We followed a multi-scenario approach to assess the suitability of combinations of offer-increasing and water-saving adaptation options to cope with future water scarcity in systems with large irrigation agriculture demands. The methodology was applied to the largest irrigated system in the EU (i.e., RAA), using stakeholders’ preferred adaptation measures in a top-down meets bottom-up approach. The results show that the stakeholder choice for adaptation, that is increasing on-farm storage capacity, will not be enough to secure the future sustainability of water resources in the region.
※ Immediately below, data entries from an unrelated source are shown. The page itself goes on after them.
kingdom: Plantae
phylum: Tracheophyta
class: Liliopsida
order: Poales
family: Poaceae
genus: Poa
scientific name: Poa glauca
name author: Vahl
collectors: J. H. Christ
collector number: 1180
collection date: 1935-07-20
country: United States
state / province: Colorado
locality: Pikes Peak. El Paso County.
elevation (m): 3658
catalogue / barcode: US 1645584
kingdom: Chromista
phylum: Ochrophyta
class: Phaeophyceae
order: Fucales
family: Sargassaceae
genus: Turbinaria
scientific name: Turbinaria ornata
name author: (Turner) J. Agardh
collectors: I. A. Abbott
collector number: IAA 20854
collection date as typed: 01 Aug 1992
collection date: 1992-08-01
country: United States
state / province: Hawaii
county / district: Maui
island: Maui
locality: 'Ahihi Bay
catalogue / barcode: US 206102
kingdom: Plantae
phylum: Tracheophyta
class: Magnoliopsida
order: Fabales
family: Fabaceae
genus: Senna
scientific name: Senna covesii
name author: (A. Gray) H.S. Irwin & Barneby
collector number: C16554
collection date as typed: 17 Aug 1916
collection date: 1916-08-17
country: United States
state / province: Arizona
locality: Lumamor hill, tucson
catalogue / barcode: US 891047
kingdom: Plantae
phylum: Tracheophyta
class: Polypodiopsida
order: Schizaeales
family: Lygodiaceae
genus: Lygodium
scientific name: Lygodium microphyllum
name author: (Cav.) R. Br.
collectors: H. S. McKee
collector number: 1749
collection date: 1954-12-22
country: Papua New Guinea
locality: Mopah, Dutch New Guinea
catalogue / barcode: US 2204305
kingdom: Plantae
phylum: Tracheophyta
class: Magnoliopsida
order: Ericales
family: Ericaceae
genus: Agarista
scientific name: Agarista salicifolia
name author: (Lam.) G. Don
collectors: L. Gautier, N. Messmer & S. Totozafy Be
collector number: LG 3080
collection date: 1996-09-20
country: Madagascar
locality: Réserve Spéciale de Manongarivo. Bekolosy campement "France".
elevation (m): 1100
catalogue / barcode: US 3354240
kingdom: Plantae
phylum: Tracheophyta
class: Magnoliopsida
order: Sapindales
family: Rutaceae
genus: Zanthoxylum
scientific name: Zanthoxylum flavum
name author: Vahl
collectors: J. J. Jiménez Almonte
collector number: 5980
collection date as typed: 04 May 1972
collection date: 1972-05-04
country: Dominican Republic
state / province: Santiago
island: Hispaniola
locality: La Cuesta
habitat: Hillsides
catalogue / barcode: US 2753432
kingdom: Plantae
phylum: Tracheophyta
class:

This result raises some concerns over ongoing bottom-up stakeholder-led climate adaptation initiatives, as some of the preferred options can be seen as positive but do not really have a significant effect in the long term. This is in line with existing regional top-down initiatives to tackle climate change in agriculture, e.g. the project Agroclima (DGA 2018a, b), where water-saving options appear to be the most promising to maintaining current sustainability levels in the RAA irrigation system. The results can be extrapolated to other irrigation districts where similar initiatives are taking place. These applications might benefit from including a larger representation of stakeholders like traditional upstream irrigation or downstream dependent areas. In future works, the proposed methodology can be adjusted and applied to the whole Ebro River Basin, as well as to other water resources systems to assess the potential implementation of different adaptation strategies.